The Japanese V-twin sportsbike
Extinct in 2026
In 2000 Honda had the VTR1000 SP-1/SP-2, Suzuki had the TL1000R, Yamaha had nothing (briefly). All three Japanese factories were chasing Ducati. By 2026: Honda's last V-twin sport was the SP-2 in 2006, Suzuki killed TL1000 in 2003 and SV1000 in 2007. The only mainstream Japanese V-twin sportsbike in 2026 is the budget SV650 — which is a 645cc commuter, not a litre-class sportsbike. Ducati won the V-twin sport war by attrition.
TL1000S → TL1000R
+10bhp, fixed chassis 1998
The 1997 TL1000S launched with a steeper trellis frame and the famous rotary rear damper — and tankslappers severe enough that Suzuki recalled bikes for steering damper retrofits before the 1998 model year. The 1998 TL1000R fixed the chassis (twin-spar alloy frame), bumped power to 135bhp, and added full fairings. Different bike under the skin. R was the better of the two.
Why it ended
GSX-R1000 K3, 2003
The GSX-R1000 launched in 2001 (K1) and by the K3 in 2003 was making 165bhp claimed at 168kg dry. The TL1000R made 135bhp at 192kg dry. There was no longer a reason for the TL to exist — same factory, same money, the inline-four was 30bhp up and 25kg lighter. Suzuki killed TL1000 at end of 2003 and never went back to V-twin sport.
The TL1000-shaped hole
23 years and counting
Suzuki has not built a V-twin sportsbike since 2003. The engine survived in V-Strom 1000 (2002-2019) and SV1000 (2003-2007), then was retired entirely. The 2026 V-Strom 1050 uses a 1037cc V-twin but it's tuned for adventure-touring, not sport. Aprilia's RSV4 is the spiritual heir to the TL1000 — Italian, V4 (close enough), proper sportsbike — but it's £21,000.
Real cost trajectory
+17% real
£8,200 TL1000S in 1997 (£15,800 today) → £18,500 GSX-R1000R in 2026. Closest spiritual successor is the GSX-R1000R, but it's a very different bike (199bhp, electronics, track focus). Used market in 2026: TL1000S £3-5k, TL1000R £4-7k for clean low-mile. Cult bikes; prices have actually risen in real terms over the last 5 years as 90s sportsbike collecting takes off.

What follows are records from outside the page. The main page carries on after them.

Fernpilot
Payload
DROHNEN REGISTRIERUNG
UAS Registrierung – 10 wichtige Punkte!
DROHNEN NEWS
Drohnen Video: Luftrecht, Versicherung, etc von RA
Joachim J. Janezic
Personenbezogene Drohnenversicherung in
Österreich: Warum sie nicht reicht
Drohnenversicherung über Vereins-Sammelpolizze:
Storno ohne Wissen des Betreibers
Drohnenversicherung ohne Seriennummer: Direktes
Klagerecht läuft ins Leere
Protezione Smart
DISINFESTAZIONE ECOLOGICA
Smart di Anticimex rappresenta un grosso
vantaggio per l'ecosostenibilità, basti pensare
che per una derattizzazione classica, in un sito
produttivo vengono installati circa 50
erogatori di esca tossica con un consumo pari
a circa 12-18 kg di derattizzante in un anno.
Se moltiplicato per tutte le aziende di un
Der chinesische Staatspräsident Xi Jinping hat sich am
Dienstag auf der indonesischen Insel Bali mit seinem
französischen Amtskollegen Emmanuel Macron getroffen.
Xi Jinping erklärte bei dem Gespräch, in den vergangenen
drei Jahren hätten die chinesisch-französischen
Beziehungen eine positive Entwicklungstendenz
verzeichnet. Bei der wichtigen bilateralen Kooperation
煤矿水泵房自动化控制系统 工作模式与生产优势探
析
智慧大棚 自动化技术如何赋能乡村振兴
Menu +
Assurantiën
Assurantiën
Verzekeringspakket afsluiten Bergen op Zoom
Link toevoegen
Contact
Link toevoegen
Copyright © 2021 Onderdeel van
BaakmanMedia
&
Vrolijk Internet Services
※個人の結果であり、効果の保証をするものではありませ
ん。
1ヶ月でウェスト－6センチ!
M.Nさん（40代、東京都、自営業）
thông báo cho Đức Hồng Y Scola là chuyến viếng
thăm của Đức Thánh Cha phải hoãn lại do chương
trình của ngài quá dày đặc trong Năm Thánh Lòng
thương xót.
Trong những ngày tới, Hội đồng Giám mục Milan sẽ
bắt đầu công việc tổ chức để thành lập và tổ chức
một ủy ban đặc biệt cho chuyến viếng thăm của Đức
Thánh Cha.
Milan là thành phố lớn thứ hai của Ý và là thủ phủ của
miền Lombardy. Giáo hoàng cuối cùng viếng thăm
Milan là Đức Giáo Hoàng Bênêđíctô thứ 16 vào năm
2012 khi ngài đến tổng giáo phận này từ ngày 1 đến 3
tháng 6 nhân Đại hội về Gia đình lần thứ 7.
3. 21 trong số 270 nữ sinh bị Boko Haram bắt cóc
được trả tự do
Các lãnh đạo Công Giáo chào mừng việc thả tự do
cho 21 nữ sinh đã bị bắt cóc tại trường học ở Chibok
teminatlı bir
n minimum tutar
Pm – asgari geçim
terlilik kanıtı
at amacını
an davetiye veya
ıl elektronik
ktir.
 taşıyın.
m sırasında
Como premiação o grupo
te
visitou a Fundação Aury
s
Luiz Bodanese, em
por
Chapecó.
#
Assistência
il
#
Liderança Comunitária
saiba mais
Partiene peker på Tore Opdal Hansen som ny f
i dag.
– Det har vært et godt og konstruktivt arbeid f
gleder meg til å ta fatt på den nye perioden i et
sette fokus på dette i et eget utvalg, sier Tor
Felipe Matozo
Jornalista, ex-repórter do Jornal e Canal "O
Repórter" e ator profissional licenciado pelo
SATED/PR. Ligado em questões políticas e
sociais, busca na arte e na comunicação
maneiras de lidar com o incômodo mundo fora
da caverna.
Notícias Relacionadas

Rider aids count (1996 → 2026)
1 → 12+
TL1000S had fuel injection — that's it. No ABS, no TC, no electronics. The 2026 GSX-R1000R has cornering ABS, traction control, launch control, anti-wheelie, engine brake control, ride modes, IMU, quickshifter, full LCD dash. The TL1000R was at the threshold — sportsbikes added FI, then everything else, in the next 25 years.
Cheapest way in
£3k
A clean TL1000S from the late 90s. 125bhp V-twin, FI, that classic Ducati-rival character — for the price of a 250cc commuter. Look for steering damper fitted, rear damper condition (the rotary unit is the weak link), R&R replacement, and full service history. TL1000R is rarer and 30-50% pricier; both are appreciating fast.